I am indisputably a "woman lawyer," but I have never thought of myself in those terms. I'm a lawyer. And I'm a woman. (I'm also a writer, a stepmother, a wife, a daughter, a river rafter and an aficionado of squash--the game, not the vegetable--photography, literature and theater.)

I was forced to become more conscious of my gender when I became a commercial mediator and arbitrator five years ago. Although I'd walked into a "man's" world when I began practicing law in 1980, any vestiges of the disrespect I experienced in my first few years of practice had evaporated by the end of that decade, if not earlier.

Yet, here I was, practically back in the 1980s. Because mediation and arbitration tend to be "wisdom" and "authority" jobs, my new profession looked pretty much like my old profession had in 1980--primarily old and white and male. And though women are well represented in the ranks of family law and employment dispute mediation (which, after all, involve emotion) there are still precious few women "neutrals" mediating and arbitrating the type of complex commercial litigation that I'd handled for more than two decades as a lawyer. Overnight, I became very aware of that "woman" part of me.

Naturally, I began to research differences in the negotiation styles of men and women. What I learned isn't surprising, but it is empowering. Although men and women do negotiate differently, if we learn to move more easily back and forth across gender lines, we can all become better negotiators.

Not only have women historically felt themselves to be less capable competitive negotiators, they have also suffered negative social and professional repercussions when they do behave in a competitive manner. Linda Babcock, author of the groundbreaking book on negotiation and gender--Women Don't Ask--reminds us that we are still taught that "competing against a man can threaten his ... masculinity," making the use of "hard ball" negotiation tactics by women taboo. The cultural expectations of women, however, persist.

The good negotiation news for women is that they are better negotiators than they think. As Babcock reports in her book, women are more likely to plan their negotiation strategy more carefully; to see the big picture more clearly; to work through impasse by sharing experiences more often; to concentrate more on what their negotiation partner needs to close the deal; and to create more options whereby both sides can get more of what they want than men do.

While these general tendencies of women (understanding that we all operate on a sliding scale of "femaleness" and "maleness") were previously believed to be negotiation deficits, they are now perceived as negotiation assets.

Professor Leigh Thompson of the Kellogg School of Management at Northwestern University and author of The Mind and Heart of the Negotiator, for instance, reports from her own controlled experiments conducted in 1991, that 93% of all negotiators fail to ask "diagnostic questions" of their bargaining partners when to do so would significantly increase the negotiation outcome for both parties. Asking diagnostic questions--what do you want, need or prefer and why--is something women are skilled at and that men too often avoid.

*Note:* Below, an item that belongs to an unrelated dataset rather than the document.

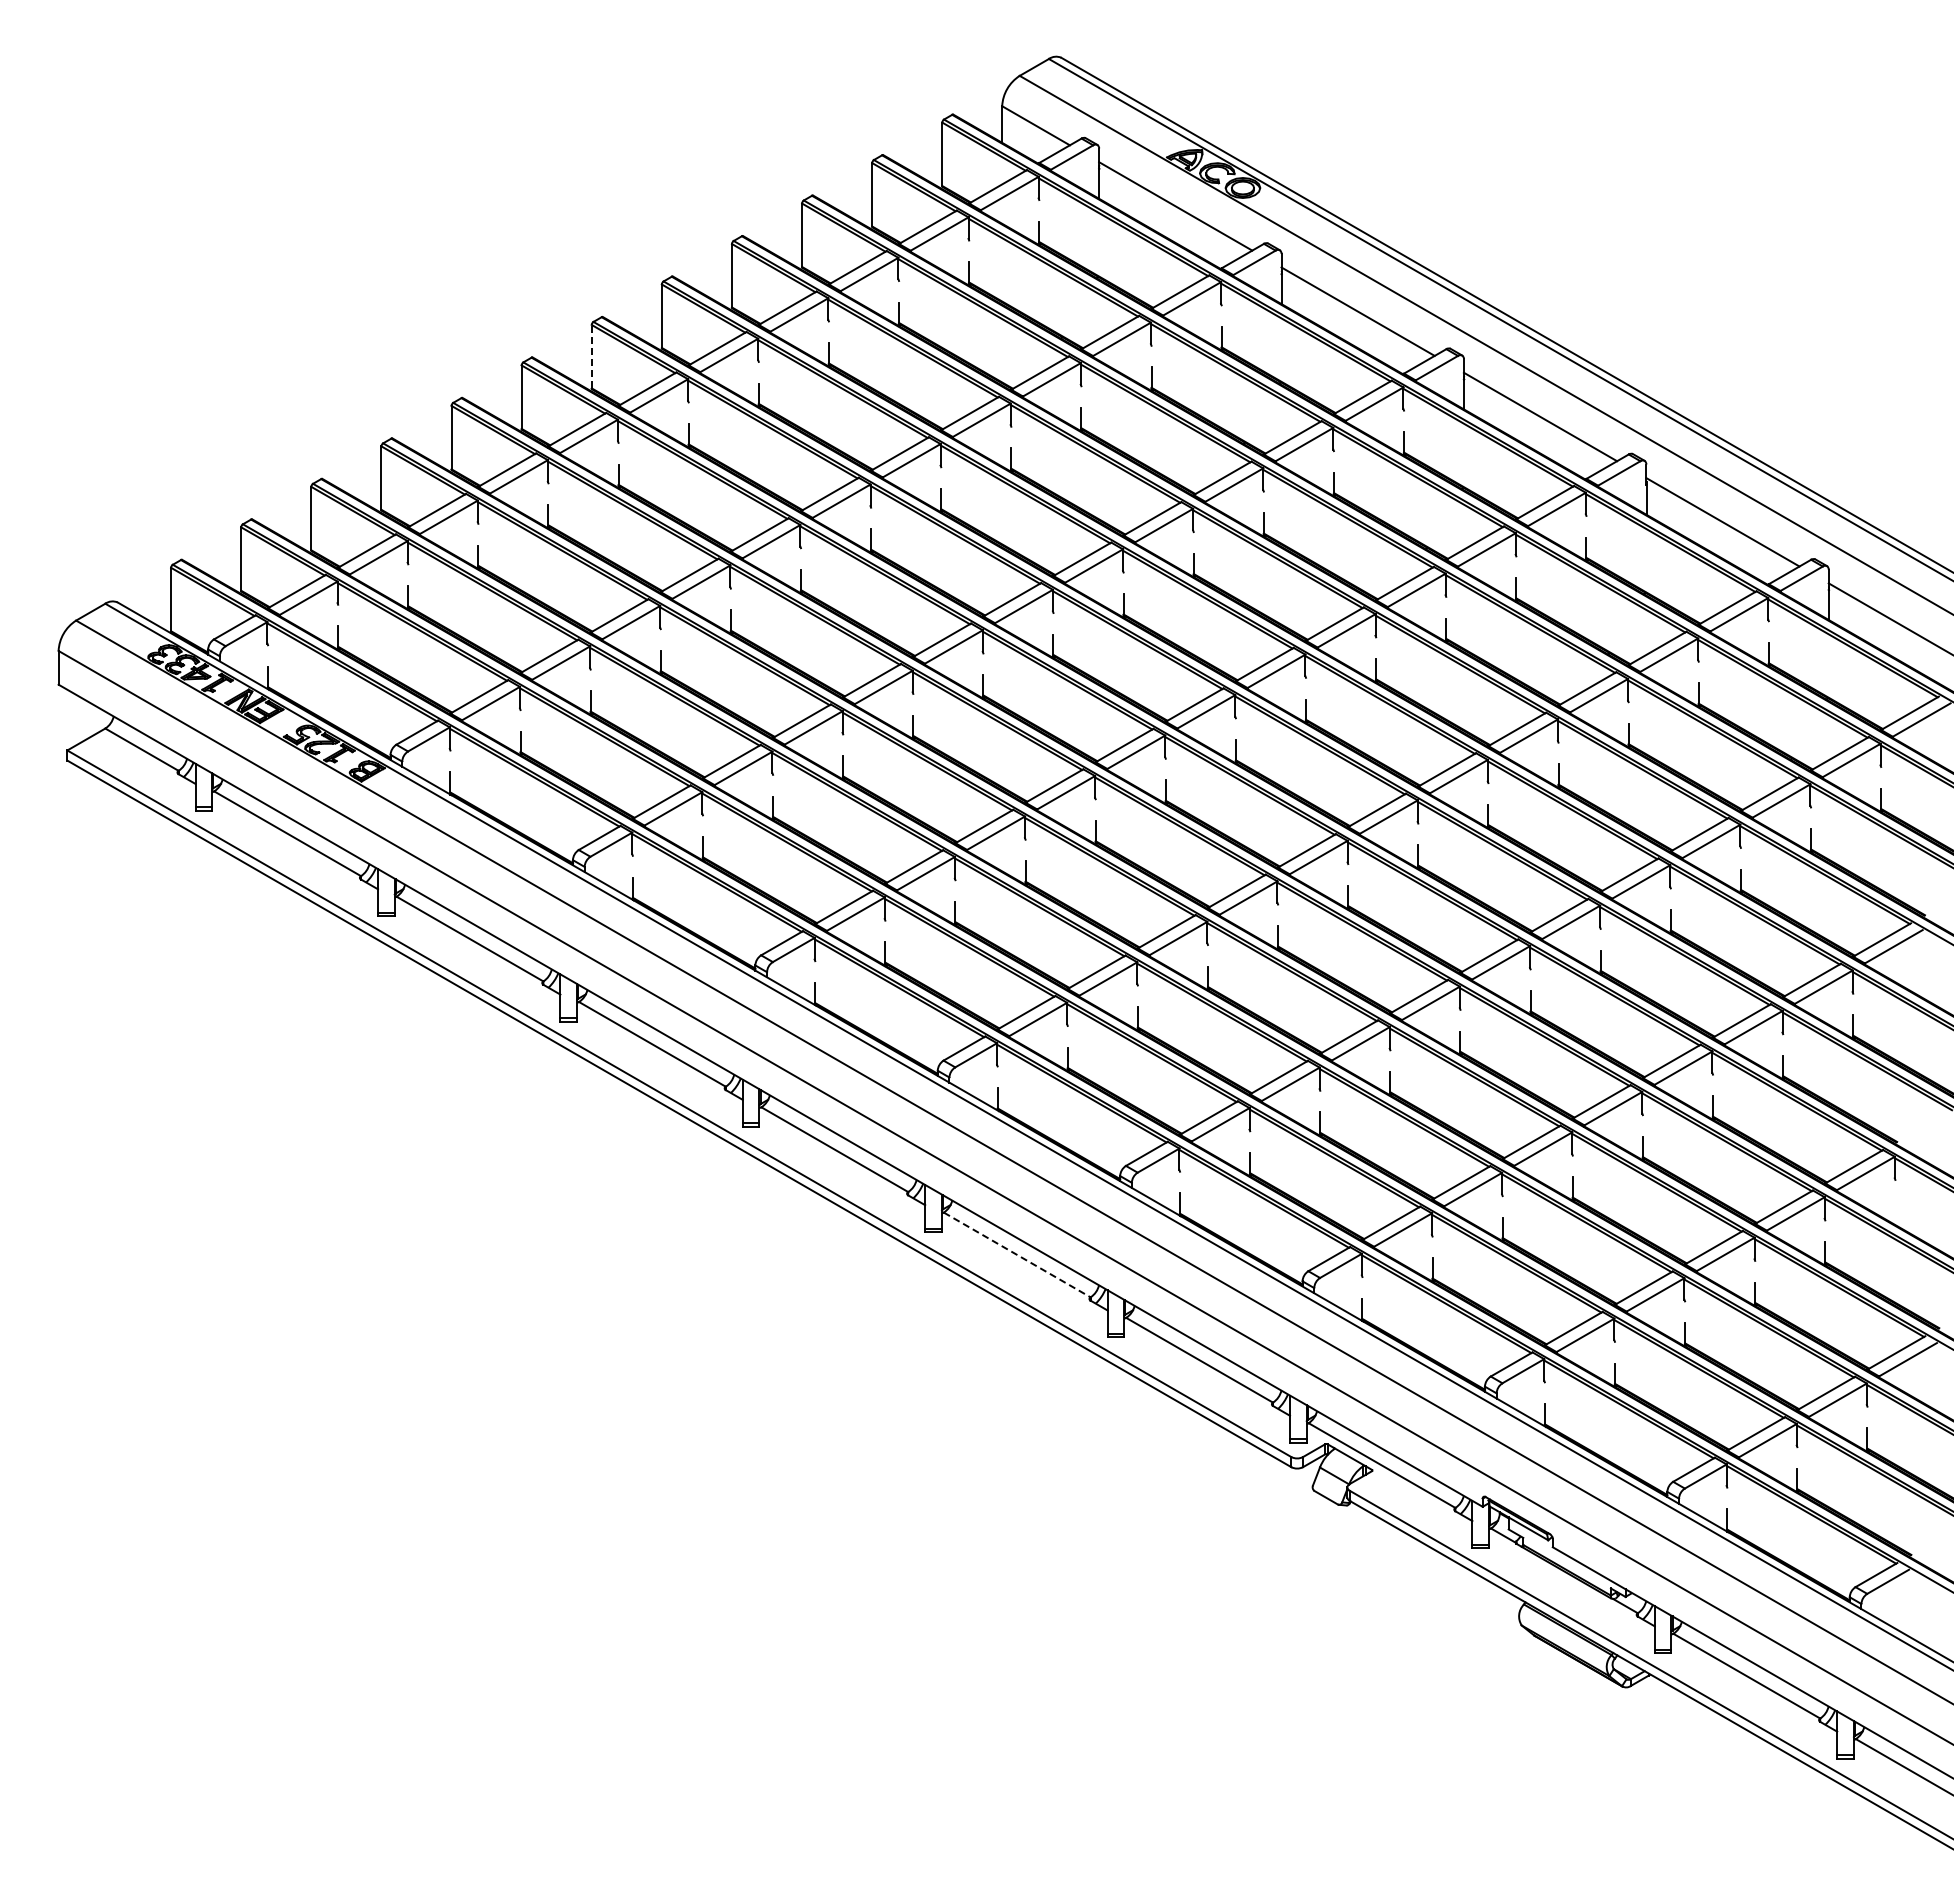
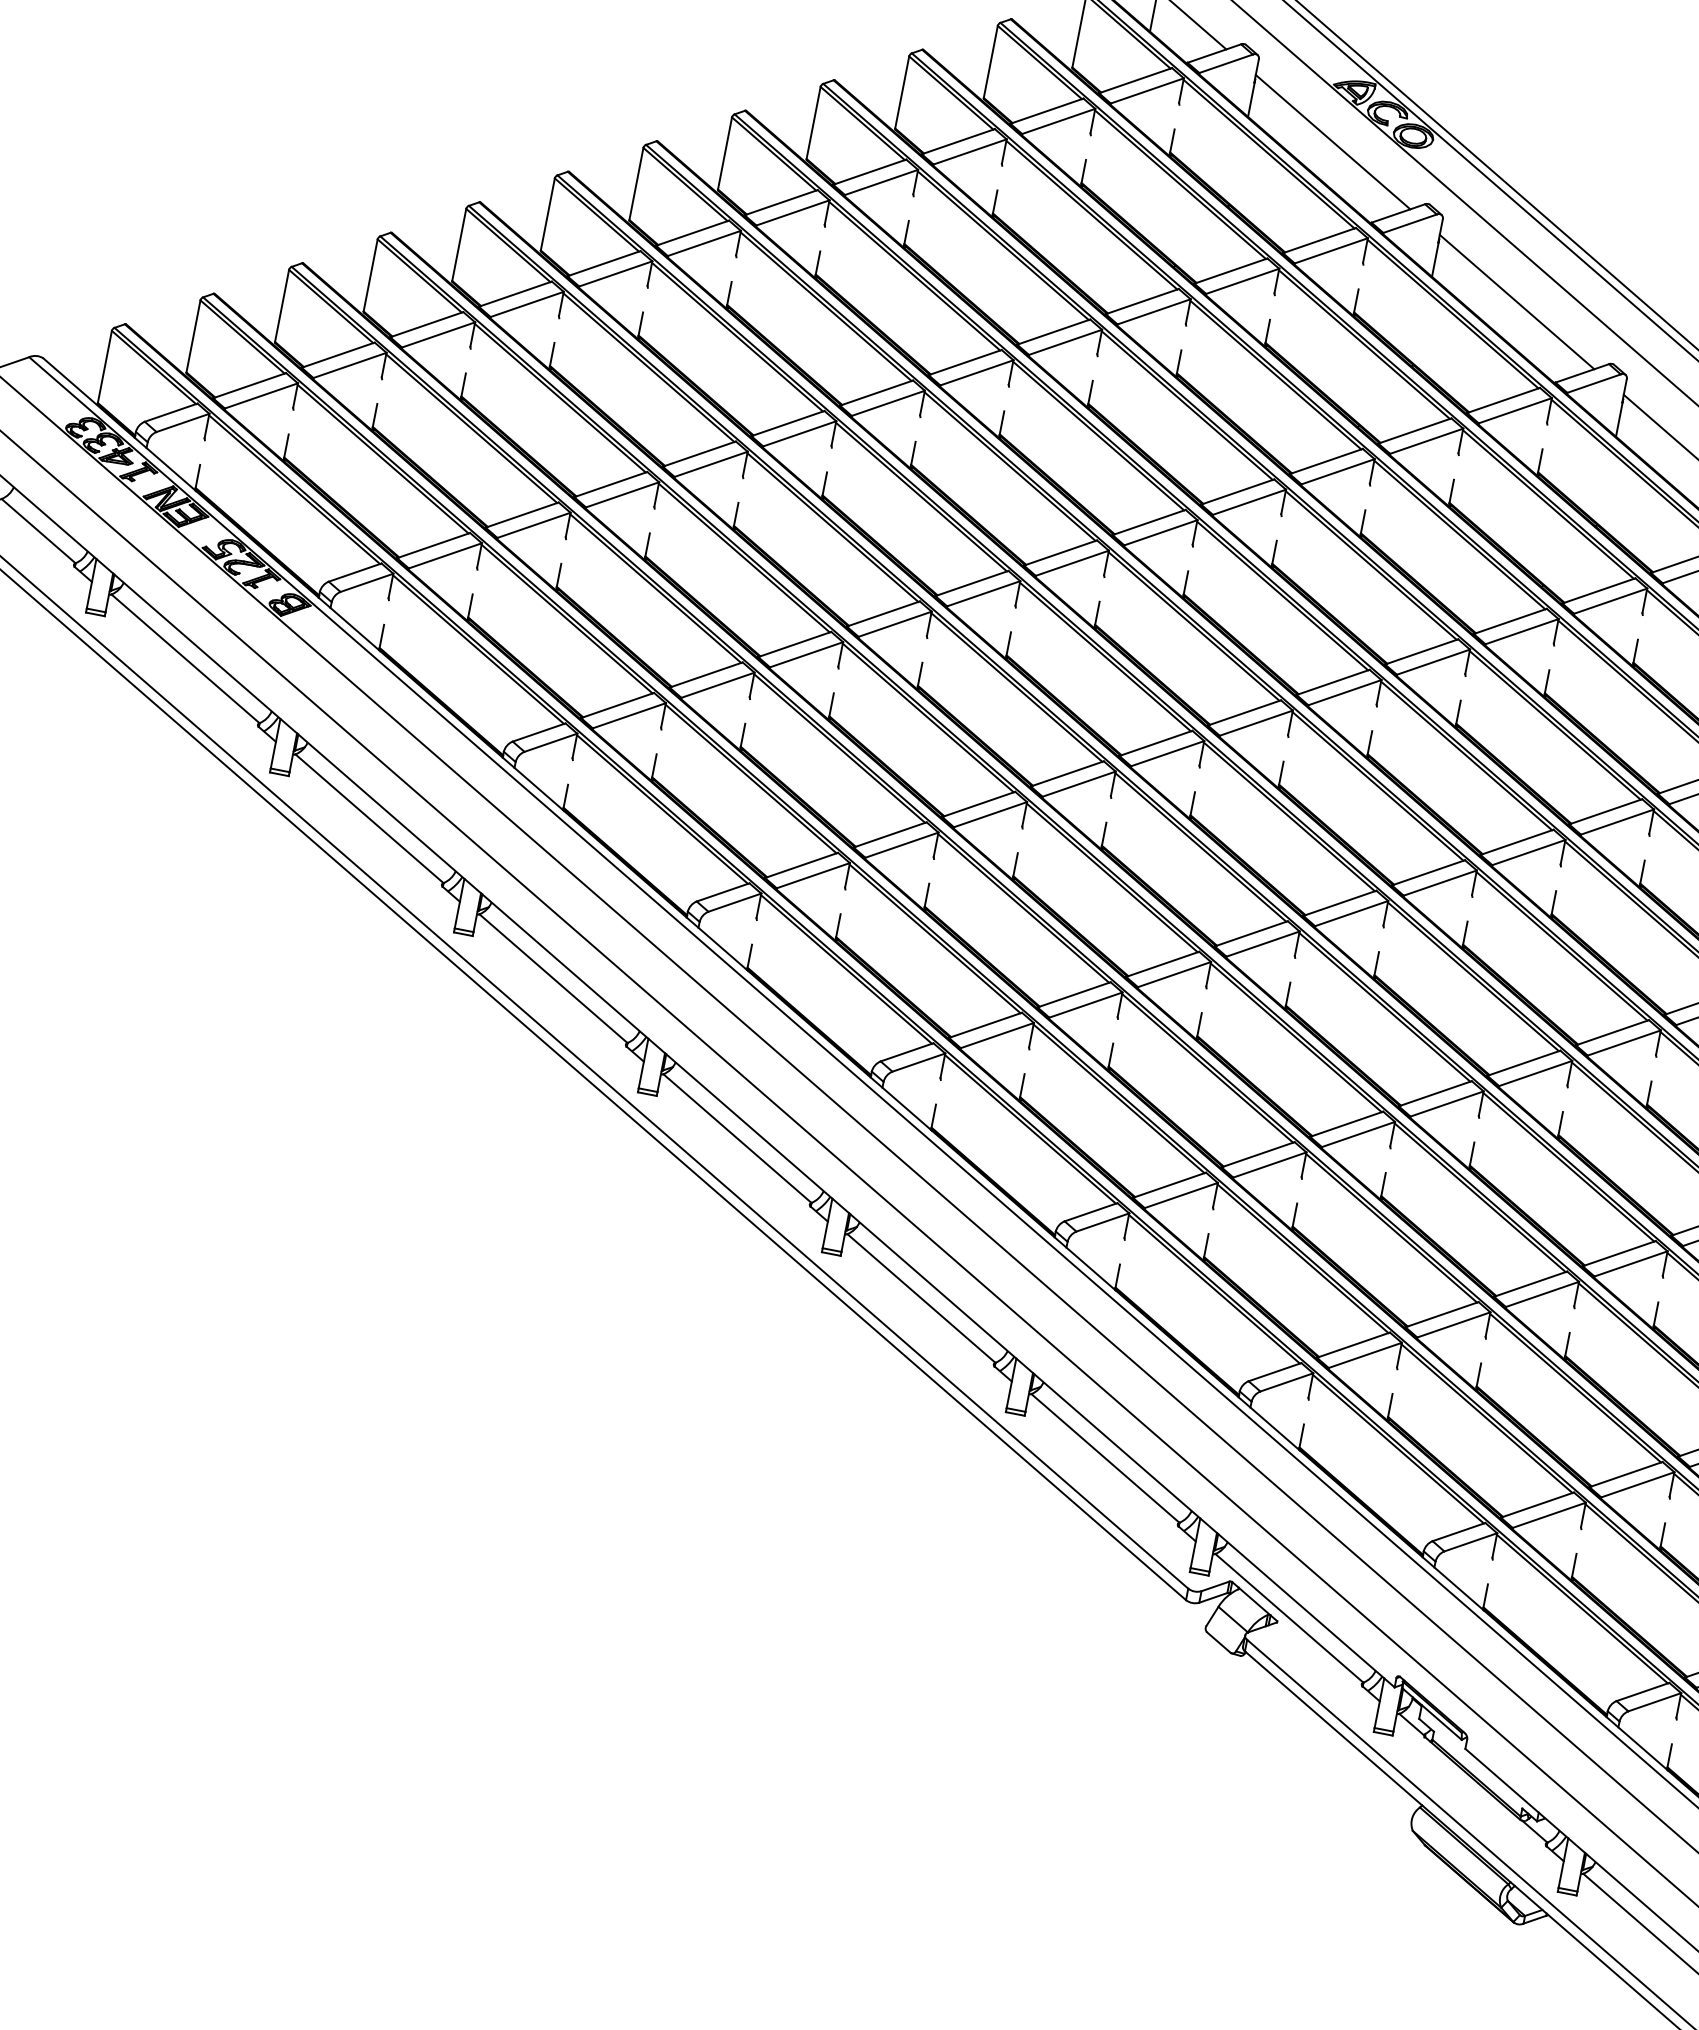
line: (591, 356) -> (636, 183), dashed -> solid
line: (1017, 1254) -> (921, 1298), dashed -> solid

But let's not get all gender wars about this. Let's instead focus on male negotiation advantages that can be adopted by women and female negotiation advantages that can be adopted by men. The male advantages? Once again remembering that we are dealing with social and cultural stereotypes, they might include: believing you have the advantage, feeling entitled to rewards and compensation, having a greater sense of pride and self-importance, ability to speak up more aggressively, successfully pushing your weight around and simply seeming to know more than everybody else.

It's time to get strong and adopt, ladies.

Victoria Pynchon is an attorney-mediator with ADR Services, Inc. and an arbitrator with the American Arbitration Association’s Expedited Commercial Panel, both in Los Angeles, Calif. Ms. Pynchon blogs at the Settle It Now Negotiation and IP ADR blogs.